幻の大地を引き立てるには


「だからなんでクライマックスの最後の戦いに、私の役だけ『船で待機』なのよ!」RPG風ストーリーPV(第6作目)の台本を持って、MEIKOのところに抗議に駆け込んできたのは、今回もLilyだった。髪を頭のてっぺんでまとめた家出娘の扮装で、毎度のようにMEIKOに食ってかかった。
「クライマックスっていうか、単なる1クールの山場なのよ、これ」MEIKOが台本を見てけだるげに応じた。「後でいくらでも出番があるわ」
「後でって、このPVシリーズが打ち切りにならないとも限らないじゃないの」Lilyの反駁は異常に現実的であったが、決してシリーズ自体が順風満帆な仕事ばかりが巡ってくるわけでもない中堅VCLDとしては切実な実体験ではあった。「これ、仕事を受けた時には、主人公のメインパーティーメンバーでしかもヒロイン役だとか聞いたわよ!? メインメンバーが決戦の時に外れて一切出番がないとか、わけがわからないわ!」
「ええ、終盤の一部のセリフから一応消去法ではヒロイン的ではありますし、ファンの間ではこのとき出てくる飛竜とか後の時代のシリーズに出てくる龍神の正体だとかいうのをはじめとして、様々な噂があります」巡音ルカ(占い師の謎の女性役)が言った。「奥の深い謎めいたキャラなのです。家出娘だけがこの戦いで船で待機しているのは、その謎のための伏線とも言われています」
「確かなのそれ!?」
「そういう説を唱えるファンのために待機しておく描写は重要だということなのです。そして、下手に謎に解釈の余地を与えないためにも、待機以外の行動をとらせることもできないのです」
「『ゲントの杖人間』とか言われ続ける役よりはなんだってましだと思うけどな」鏡音レンが、『ソワカちゃん』のクーヤン役の時にも使ったハゲヅラをかぶり、角のように頭の両側から飛び出したフードを持ったまま小声で言ったが、おそらくLilyには聞こえていなかった。

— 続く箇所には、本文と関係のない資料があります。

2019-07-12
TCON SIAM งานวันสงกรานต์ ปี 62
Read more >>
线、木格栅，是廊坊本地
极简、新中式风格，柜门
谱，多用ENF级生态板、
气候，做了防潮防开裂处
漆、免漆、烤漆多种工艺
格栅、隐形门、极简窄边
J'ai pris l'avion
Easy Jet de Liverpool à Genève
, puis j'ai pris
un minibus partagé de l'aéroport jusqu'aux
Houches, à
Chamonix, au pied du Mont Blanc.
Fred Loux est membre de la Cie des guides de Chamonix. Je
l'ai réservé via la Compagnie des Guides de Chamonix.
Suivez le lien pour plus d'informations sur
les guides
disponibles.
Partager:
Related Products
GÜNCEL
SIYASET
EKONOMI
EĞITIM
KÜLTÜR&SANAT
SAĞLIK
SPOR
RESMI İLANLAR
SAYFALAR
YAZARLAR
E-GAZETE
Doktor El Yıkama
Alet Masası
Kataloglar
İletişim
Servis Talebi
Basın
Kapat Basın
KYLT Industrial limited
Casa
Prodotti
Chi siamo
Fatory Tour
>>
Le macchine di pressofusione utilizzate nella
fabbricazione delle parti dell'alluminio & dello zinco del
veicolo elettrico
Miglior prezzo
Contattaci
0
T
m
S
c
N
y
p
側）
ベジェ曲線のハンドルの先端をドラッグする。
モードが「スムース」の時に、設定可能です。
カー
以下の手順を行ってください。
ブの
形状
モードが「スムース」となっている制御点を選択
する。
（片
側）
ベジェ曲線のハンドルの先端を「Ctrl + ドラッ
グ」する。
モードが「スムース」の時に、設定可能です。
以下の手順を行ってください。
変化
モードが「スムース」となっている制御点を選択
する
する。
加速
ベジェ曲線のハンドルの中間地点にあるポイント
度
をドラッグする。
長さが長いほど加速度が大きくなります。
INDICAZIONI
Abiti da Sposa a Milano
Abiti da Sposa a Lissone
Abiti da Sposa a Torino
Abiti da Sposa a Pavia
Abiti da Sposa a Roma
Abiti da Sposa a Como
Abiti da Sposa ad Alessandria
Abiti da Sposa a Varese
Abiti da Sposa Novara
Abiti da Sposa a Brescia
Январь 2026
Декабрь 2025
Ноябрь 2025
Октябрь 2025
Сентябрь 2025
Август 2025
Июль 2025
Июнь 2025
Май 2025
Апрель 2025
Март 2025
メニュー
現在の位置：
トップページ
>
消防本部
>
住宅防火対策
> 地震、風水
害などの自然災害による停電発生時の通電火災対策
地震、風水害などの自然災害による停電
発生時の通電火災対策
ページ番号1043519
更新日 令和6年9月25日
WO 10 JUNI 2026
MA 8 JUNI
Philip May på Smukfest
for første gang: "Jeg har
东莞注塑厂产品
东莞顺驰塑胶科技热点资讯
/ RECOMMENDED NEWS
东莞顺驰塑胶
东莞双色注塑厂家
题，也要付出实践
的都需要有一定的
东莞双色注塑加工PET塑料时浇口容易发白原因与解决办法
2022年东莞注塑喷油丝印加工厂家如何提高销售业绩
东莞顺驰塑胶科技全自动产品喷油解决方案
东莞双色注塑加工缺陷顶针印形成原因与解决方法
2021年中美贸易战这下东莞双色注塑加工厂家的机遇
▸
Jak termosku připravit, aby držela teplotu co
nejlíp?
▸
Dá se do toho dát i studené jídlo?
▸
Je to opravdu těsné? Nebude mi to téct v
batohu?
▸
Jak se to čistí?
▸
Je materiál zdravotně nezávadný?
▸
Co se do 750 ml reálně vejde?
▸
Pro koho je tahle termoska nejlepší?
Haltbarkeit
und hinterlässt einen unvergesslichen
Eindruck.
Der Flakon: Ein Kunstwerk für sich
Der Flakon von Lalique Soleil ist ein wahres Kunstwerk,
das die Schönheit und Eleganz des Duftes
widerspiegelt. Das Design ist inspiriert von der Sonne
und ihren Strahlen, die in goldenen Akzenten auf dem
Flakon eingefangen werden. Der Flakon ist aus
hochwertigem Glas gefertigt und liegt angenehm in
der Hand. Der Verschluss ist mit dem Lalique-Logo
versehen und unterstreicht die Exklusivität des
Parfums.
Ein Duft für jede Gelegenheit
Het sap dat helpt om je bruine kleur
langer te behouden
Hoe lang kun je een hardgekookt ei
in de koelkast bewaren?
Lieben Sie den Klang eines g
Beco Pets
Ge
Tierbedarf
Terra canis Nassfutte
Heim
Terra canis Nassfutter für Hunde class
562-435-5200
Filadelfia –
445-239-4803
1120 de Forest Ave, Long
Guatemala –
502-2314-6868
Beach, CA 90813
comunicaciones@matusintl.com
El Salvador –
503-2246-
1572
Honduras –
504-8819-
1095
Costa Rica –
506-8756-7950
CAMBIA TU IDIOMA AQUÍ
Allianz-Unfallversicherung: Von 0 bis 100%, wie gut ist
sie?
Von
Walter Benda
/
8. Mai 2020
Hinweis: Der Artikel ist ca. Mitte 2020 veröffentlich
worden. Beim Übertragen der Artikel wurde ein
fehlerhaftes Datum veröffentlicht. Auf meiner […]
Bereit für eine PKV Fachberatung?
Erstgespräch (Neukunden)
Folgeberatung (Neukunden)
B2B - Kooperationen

 と、そのとき、青髪の青年の扮装のKAITOが楽屋に顔を出した。
「ミクはいないのかい……」
「ええ、『主人公の妹』役が出てくるような場面は、当分ないって言っといたわよ」MEIKOが答えた。
「それが、出番なんだよ。呼んでくれないか」
「なんで!? なんでよりにもよってミクが出るのよ!」LilyがKAITOに猛烈な剣幕で食って掛かった。「船にいる私の役より、村で待ってる主人公の妹の方が、出る脈絡がなんにも無いじゃない!」
 KAITOはそのLilyに、ほんの少し驚いたように視線を向けたが、
「『回想シーン』を挿入することになったんだよ。スポンサーから急に指示が出たんだ。実はあの主人公の妹は昔からファンの間にかなりの人気キャラだから、無理やりにでもここで出しておけって」
「やっぱり納得いかないわ」Lilyがうめくように言った。